Despite the dominance of flat design, it has not remained static, consistent trend during its reign.
Minimalism goes hand in hand with this approach, but how have things changed now that the second generation of flat design has arrived on the scene?
Although Apple can hardly be credited with originating flat design as a concept, it was the company’s decision to ditch its previous iOS styling back in 2012 and migrate to a simpler, flatter selection of icons – and the use of subtle improvements such as blurred translucency – that helped to popularise the flat design approach in the mainstream.
Flat design is not without its issues, including the fact that the bold colours and simple shapes do not facilitate the use of the shadows, the highlights or indeed the patterns that can provide context for interactive elements.
This is why flat design 2.0 has emerged, addressing the usability problems that existed both with recent iOS iterations and Microsoft’s Windows 8 interface.
Overcoming a lack of distinction between interface elements and backgrounds has been overcome by adding borders and boxes. These give a layering effect and preserve the minimalist approach while creating a sense of 3D space that helps to highlight important parts of a website or app.
Companies such as a Drupal Design Agency can help businesses looking for web design find exactly what they need, which could be as simple as clicking on sites like https://www.website-express.co.uk/service/drupal-design-development-agency to get the same benefits of flat design 2.0 as some of the world’s biggest brands.
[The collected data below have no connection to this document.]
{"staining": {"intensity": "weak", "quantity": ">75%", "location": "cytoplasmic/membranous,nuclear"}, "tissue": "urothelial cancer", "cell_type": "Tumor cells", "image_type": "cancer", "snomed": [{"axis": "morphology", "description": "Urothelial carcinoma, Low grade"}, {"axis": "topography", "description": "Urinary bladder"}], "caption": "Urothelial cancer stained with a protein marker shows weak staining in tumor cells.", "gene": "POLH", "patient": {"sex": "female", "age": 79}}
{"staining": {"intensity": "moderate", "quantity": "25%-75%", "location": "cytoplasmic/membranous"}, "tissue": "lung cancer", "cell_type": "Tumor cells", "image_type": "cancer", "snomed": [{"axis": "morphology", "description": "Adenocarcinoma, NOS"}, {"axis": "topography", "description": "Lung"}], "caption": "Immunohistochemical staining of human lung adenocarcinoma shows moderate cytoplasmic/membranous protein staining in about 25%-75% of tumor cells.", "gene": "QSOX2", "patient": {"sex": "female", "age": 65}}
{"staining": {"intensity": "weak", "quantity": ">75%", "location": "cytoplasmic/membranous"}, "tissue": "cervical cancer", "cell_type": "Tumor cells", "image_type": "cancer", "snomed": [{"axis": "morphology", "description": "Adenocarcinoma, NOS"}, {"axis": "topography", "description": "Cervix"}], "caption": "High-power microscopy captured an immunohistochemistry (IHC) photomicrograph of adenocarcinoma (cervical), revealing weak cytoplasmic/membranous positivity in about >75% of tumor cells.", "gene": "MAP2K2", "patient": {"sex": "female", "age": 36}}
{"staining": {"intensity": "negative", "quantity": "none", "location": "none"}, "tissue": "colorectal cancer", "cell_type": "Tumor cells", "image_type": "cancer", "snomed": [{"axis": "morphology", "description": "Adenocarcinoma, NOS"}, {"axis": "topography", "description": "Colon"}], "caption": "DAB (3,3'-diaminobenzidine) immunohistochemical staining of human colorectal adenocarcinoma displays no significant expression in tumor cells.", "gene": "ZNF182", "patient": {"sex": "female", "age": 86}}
Another reason that flat design has had to evolve is that sites have had to embrace mobile optimisation to survive in the online space following various algorithm updates from search engines.
With responsive design, sites can be displayed correctly on handheld gadgets in addition to full desktop monitors. The minimalism of flat design is once again a boon in this respect.
With the advancements in flat design, sites optimised for cross-platform accessibility can meet the growing demand for this type of responsiveness and flexibility. To a degree this is a trend that has been catalysed by user habits rather than as a result of decisions made within the design community.